I guess I have some regrets about that now, as I have never met her personally and one of us will probably die before that happens. I’ve been communicating with her (and Dad’s other sisters) via letters and they all seem very kind. Whatever bad blood there was before (if there was any to begin with) no longer exists.
When I turned four, my parents took me to Disneyland to celebrate my birthday. I have vague recollections of my first visit, which didn’t go well. I’m guessing I was two or so at the time, and I was at that stage where Disneyland was scary, not fun. Luckily, by four I had grown up enough to enjoy all of the little kid rides and the electrical parade. I’m not sure if dad enjoyed any of this. I know as I got older dad and I were the ones that would go on the more challenging rides that mom refused to go on.
Anyways, it had been a long day at the amusement park and we were headed back to our hotel. There was a vendor holding a bunch of Mickey Mouse head balloons. Of course, I had to have one. All things considered, the balloons were not the most expensive souvenir, so my dad paid for it and off we went.
We had just arrived back in the hotel room and dad quickly headed out to the balcony for a smoke. (Of course.) Mom retreated to the bathroom to change into her nightgown. And I was left to play with my balloon.
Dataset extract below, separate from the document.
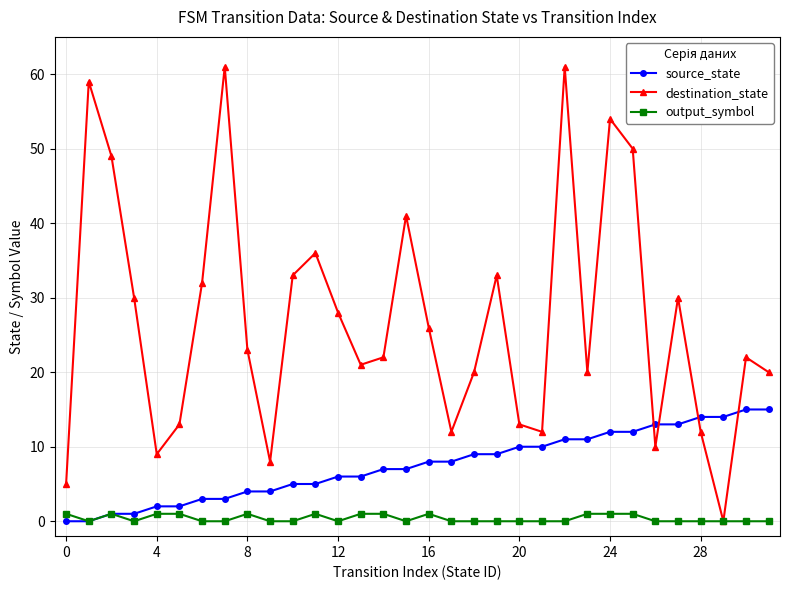

What is the difference between the maximum and minimum values in the source_state series?

15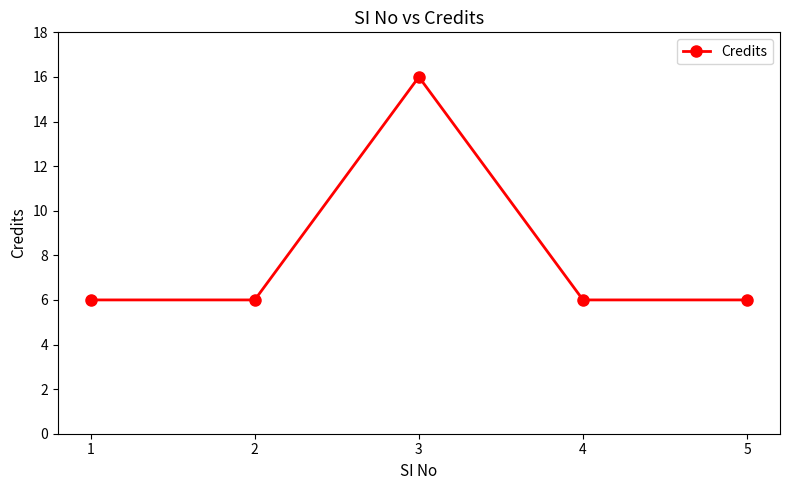

True or false: the data has more than 0 interior local peaks.

True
What my three-year-old mind did not comprehend was that stucco ceilings and helium-filled balloons do not play well together.
I’m sure you can imagine what happened next. I let the balloon float to the ceiling, it met a very vocal death to a rough point of stucco, and I began crying at the top of my lungs. My parents thought there was an intruder and I had been shot. Dad rushed back into the room ready to play hero. Alas, there was not much he could do to repair the latex shreds of Mickey. I believe my dad offered to go get me another balloon but it was getting late by that point, and I think I’d had enough of balloons for the moment. We all had a good laugh at this memory over the years, and it’s the most clear memory I have of that trip to Disneyland.